>> begin
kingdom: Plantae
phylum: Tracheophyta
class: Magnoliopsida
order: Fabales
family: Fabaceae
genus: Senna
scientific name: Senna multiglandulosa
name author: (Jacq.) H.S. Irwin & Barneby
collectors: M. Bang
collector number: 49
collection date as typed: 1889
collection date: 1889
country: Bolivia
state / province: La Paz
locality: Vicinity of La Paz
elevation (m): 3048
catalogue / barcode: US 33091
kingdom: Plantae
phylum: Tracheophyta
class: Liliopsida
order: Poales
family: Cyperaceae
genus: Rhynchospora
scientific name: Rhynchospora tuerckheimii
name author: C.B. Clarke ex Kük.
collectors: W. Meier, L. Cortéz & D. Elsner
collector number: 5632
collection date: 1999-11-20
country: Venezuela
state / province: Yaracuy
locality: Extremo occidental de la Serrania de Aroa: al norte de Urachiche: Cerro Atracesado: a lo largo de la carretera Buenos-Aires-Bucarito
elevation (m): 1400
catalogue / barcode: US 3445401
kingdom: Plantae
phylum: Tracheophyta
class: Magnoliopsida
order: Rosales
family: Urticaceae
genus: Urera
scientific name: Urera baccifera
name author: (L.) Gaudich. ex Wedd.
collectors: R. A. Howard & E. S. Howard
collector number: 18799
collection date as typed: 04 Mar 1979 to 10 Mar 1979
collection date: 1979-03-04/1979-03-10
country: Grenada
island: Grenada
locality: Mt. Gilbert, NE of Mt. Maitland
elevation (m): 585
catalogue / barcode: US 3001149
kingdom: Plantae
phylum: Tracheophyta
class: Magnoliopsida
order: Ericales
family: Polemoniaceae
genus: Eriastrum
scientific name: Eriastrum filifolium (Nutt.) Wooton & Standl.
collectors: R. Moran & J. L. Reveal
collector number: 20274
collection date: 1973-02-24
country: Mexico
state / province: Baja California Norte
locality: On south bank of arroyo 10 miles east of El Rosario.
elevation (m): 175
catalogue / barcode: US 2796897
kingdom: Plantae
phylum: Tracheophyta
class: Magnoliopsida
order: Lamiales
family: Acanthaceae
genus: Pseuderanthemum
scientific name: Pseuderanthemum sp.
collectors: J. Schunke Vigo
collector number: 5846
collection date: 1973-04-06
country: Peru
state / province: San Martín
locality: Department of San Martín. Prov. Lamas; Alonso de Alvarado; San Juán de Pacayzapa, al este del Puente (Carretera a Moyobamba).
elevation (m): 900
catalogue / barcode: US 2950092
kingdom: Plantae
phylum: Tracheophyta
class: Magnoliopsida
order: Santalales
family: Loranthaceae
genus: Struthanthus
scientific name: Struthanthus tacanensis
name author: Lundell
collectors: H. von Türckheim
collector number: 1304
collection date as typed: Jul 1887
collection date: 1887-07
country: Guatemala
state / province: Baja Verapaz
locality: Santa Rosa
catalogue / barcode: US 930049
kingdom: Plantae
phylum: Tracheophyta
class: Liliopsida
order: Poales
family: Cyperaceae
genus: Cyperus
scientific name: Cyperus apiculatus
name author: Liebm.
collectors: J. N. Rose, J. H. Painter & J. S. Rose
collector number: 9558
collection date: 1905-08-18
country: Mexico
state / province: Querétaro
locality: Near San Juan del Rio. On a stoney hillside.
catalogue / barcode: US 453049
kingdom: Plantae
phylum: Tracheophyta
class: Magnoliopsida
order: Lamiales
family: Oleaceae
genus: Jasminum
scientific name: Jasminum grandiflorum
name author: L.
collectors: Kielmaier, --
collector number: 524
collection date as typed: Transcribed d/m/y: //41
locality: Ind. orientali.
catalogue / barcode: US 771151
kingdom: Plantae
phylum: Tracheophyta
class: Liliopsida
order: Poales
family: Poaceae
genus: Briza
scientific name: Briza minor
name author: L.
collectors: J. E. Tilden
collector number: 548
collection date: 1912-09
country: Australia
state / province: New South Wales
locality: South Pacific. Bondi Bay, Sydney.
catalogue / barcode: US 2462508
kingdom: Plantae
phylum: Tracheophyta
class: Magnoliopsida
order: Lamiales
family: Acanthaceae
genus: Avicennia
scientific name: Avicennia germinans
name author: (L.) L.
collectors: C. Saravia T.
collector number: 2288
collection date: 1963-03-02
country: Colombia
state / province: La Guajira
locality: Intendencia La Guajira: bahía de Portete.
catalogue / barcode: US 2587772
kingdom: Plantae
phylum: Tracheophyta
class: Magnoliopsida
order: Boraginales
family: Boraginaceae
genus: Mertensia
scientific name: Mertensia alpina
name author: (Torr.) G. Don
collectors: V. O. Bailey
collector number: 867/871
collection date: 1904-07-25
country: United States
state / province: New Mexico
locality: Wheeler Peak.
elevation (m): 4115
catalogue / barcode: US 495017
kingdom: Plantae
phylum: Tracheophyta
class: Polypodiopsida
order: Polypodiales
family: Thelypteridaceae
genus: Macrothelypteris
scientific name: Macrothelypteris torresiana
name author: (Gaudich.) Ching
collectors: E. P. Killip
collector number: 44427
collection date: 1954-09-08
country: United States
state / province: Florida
>> end
- [WHAT YOU NEED TO DO]: Arrange every line of the entries above into a numbered list, omitting any blank lines.

- [TASK OUTPUT]:
1. kingdom: Plantae
2. phylum: Tracheophyta
3. class: Magnoliopsida
4. order: Fabales
5. family: Fabaceae
6. genus: Senna
7. scientific name: Senna multiglandulosa
8. name author: (Jacq.) H.S. Irwin & Barneby
9. collectors: M. Bang
10. collector number: 49
11. collection date as typed: 1889
12. collection date: 1889
13. country: Bolivia
14. state / province: La Paz
15. locality: Vicinity of La Paz
16. elevation (m): 3048
17. catalogue / barcode: US 33091
18. kingdom: Plantae
19. phylum: Tracheophyta
20. class: Liliopsida
21. order: Poales
22. family: Cyperaceae
23. genus: Rhynchospora
24. scientific name: Rhynchospora tuerckheimii
25. name author: C.B. Clarke ex Kük.
26. collectors: W. Meier, L. Cortéz & D. Elsner
27. collector number: 5632
28. collection date: 1999-11-20
29. country: Venezuela
30. state / province: Yaracuy
31. locality: Extremo occidental de la Serrania de Aroa: al norte de Urachiche: Cerro Atracesado: a lo largo de la carretera Buenos-Aires-Bucarito
32. elevation (m): 1400
33. catalogue / barcode: US 3445401
34. kingdom: Plantae
35. phylum: Tracheophyta
36. class: Magnoliopsida
37. order: Rosales
38. family: Urticaceae
39. genus: Urera
40. scientific name: Urera baccifera
41. name author: (L.) Gaudich. ex Wedd.
42. collectors: R. A. Howard & E. S. Howard
43. collector number: 18799
44. collection date as typed: 04 Mar 1979 to 10 Mar 1979
45. collection date: 1979-03-04/1979-03-10
46. country: Grenada
47. island: Grenada
48. locality: Mt. Gilbert, NE of Mt. Maitland
49. elevation (m): 585
50. catalogue / barcode: US 3001149
51. kingdom: Plantae
52. phylum: Tracheophyta
53. class: Magnoliopsida
54. order: Ericales
55. family: Polemoniaceae
56. genus: Eriastrum
57. scientific name: Eriastrum filifolium (Nutt.) Wooton & Standl.
58. collectors: R. Moran & J. L. Reveal
59. collector number: 20274
60. collection date: 1973-02-24
61. country: Mexico
62. state / province: Baja California Norte
63. locality: On south bank of arroyo 10 miles east of El Rosario.
64. elevation (m): 175
65. catalogue / barcode: US 2796897
66. kingdom: Plantae
67. phylum: Tracheophyta
68. class: Magnoliopsida
69. order: Lamiales
70. family: Acanthaceae
71. genus: Pseuderanthemum
72. scientific name: Pseuderanthemum sp.
73. collectors: J. Schunke Vigo
74. collector number: 5846
75. collection date: 1973-04-06
76. country: Peru
77. state / province: San Martín
78. locality: Department of San Martín. Prov. Lamas; Alonso de Alvarado; San Juán de Pacayzapa, al este del Puente (Carretera a Moyobamba).
79. elevation (m): 900
80. catalogue / barcode: US 2950092
81. kingdom: Plantae
82. phylum: Tracheophyta
83. class: Magnoliopsida
84. order: Santalales
85. family: Loranthaceae
86. genus: Struthanthus
87. scientific name: Struthanthus tacanensis
88. name author: Lundell
89. collectors: H. von Türckheim
90. collector number: 1304
91. collection date as typed: Jul 1887
92. collection date: 1887-07
93. country: Guatemala
94. state / province: Baja Verapaz
95. locality: Santa Rosa
96. catalogue / barcode: US 930049
97. kingdom: Plantae
98. phylum: Tracheophyta
99. class: Liliopsida
100. order: Poales
101. family: Cyperaceae
102. genus: Cyperus
103. scientific name: Cyperus apiculatus
104. name author: Liebm.
105. collectors: J. N. Rose, J. H. Painter & J. S. Rose
106. collector number: 9558
107. collection date: 1905-08-18
108. country: Mexico
109. state / province: Querétaro
110. locality: Near San Juan del Rio. On a stoney hillside.
111. catalogue / barcode: US 453049
112. kingdom: Plantae
113. phylum: Tracheophyta
114. class: Magnoliopsida
115. order: Lamiales
116. family: Oleaceae
117. genus: Jasminum
118. scientific name: Jasminum grandiflorum
119. name author: L.
120. collectors: Kielmaier, --
121. collector number: 524
122. collection date as typed: Transcribed d/m/y: //41
123. locality: Ind. orientali.
124. catalogue / barcode: US 771151
125. kingdom: Plantae
126. phylum: Tracheophyta
127. class: Liliopsida
128. order: Poales
129. family: Poaceae
130. genus: Briza
131. scientific name: Briza minor
132. name author: L.
133. collectors: J. E. Tilden
134. collector number: 548
135. collection date: 1912-09
136. country: Australia
137. state / province: New South Wales
138. locality: South Pacific. Bondi Bay, Sydney.
139. catalogue / barcode: US 2462508
140. kingdom: Plantae
141. phylum: Tracheophyta
142. class: Magnoliopsida
143. order: Lamiales
144. family: Acanthaceae
145. genus: Avicennia
146. scientific name: Avicennia germinans
147. name author: (L.) L.
148. collectors: C. Saravia T.
149. collector number: 2288
150. collection date: 1963-03-02
151. country: Colombia
152. state / province: La Guajira
153. locality: Intendencia La Guajira: bahía de Portete.
154. catalogue / barcode: US 2587772
155. kingdom: Plantae
156. phylum: Tracheophyta
157. class: Magnoliopsida
158. order: Boraginales
159. family: Boraginaceae
160. genus: Mertensia
161. scientific name: Mertensia alpina
162. name author: (Torr.) G. Don
163. collectors: V. O. Bailey
164. collector number: 867/871
165. collection date: 1904-07-25
166. country: United States
167. state / province: New Mexico
168. locality: Wheeler Peak.
169. elevation (m): 4115
170. catalogue / barcode: US 495017
171. kingdom: Plantae
172. phylum: Tracheophyta
173. class: Polypodiopsida
174. order: Polypodiales
175. family: Thelypteridaceae
176. genus: Macrothelypteris
177. scientific name: Macrothelypteris torresiana
178. name author: (Gaudich.) Ching
179. collectors: E. P. Killip
180. collector number: 44427
181. collection date: 1954-09-08
182. country: United States
183. state / province: Florida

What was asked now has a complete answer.